[What you need to do] Write out the data that follows. Keep every character unchanged.

[Input records]
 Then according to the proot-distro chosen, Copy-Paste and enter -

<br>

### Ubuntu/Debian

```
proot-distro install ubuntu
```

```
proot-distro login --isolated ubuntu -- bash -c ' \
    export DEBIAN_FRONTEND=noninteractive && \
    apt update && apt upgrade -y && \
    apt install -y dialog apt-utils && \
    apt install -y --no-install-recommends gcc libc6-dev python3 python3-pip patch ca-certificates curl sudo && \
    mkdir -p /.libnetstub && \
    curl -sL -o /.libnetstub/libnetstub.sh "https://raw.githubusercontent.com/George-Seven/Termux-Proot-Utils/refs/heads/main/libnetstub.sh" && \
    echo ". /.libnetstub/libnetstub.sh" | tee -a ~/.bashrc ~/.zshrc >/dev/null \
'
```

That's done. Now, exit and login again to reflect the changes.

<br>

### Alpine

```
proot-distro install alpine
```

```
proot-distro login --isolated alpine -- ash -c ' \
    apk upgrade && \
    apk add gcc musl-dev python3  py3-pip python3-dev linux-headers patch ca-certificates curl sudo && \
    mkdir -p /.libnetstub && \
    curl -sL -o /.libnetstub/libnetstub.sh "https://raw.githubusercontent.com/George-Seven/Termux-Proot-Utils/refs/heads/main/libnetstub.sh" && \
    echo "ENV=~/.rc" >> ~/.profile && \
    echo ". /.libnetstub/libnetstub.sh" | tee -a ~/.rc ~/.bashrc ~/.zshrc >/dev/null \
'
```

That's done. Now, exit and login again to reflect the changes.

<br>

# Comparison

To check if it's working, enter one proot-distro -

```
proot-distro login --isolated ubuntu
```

[Output for this task]
 Then according to the proot-distro chosen, Copy-Paste and enter -

<br>

### Ubuntu/Debian

```
proot-distro install ubuntu
```

```
proot-distro login --isolated ubuntu -- bash -c ' \
    export DEBIAN_FRONTEND=noninteractive && \
    apt update && apt upgrade -y && \
    apt install -y dialog apt-utils && \
    apt install -y --no-install-recommends gcc libc6-dev python3 python3-pip patch ca-certificates curl sudo && \
    mkdir -p /.libnetstub && \
    curl -sL -o /.libnetstub/libnetstub.sh "https://raw.githubusercontent.com/George-Seven/Termux-Proot-Utils/refs/heads/main/libnetstub.sh" && \
    echo ". /.libnetstub/libnetstub.sh" | tee -a ~/.bashrc ~/.zshrc >/dev/null \
'
```

That's done. Now, exit and login again to reflect the changes.

<br>

### Alpine

```
proot-distro install alpine
```

```
proot-distro login --isolated alpine -- ash -c ' \
    apk upgrade && \
    apk add gcc musl-dev python3  py3-pip python3-dev linux-headers patch ca-certificates curl sudo && \
    mkdir -p /.libnetstub && \
    curl -sL -o /.libnetstub/libnetstub.sh "https://raw.githubusercontent.com/George-Seven/Termux-Proot-Utils/refs/heads/main/libnetstub.sh" && \
    echo "ENV=~/.rc" >> ~/.profile && \
    echo ". /.libnetstub/libnetstub.sh" | tee -a ~/.rc ~/.bashrc ~/.zshrc >/dev/null \
'
```

That's done. Now, exit and login again to reflect the changes.

<br>

# Comparison

To check if it's working, enter one proot-distro -

```
proot-distro login --isolated ubuntu
```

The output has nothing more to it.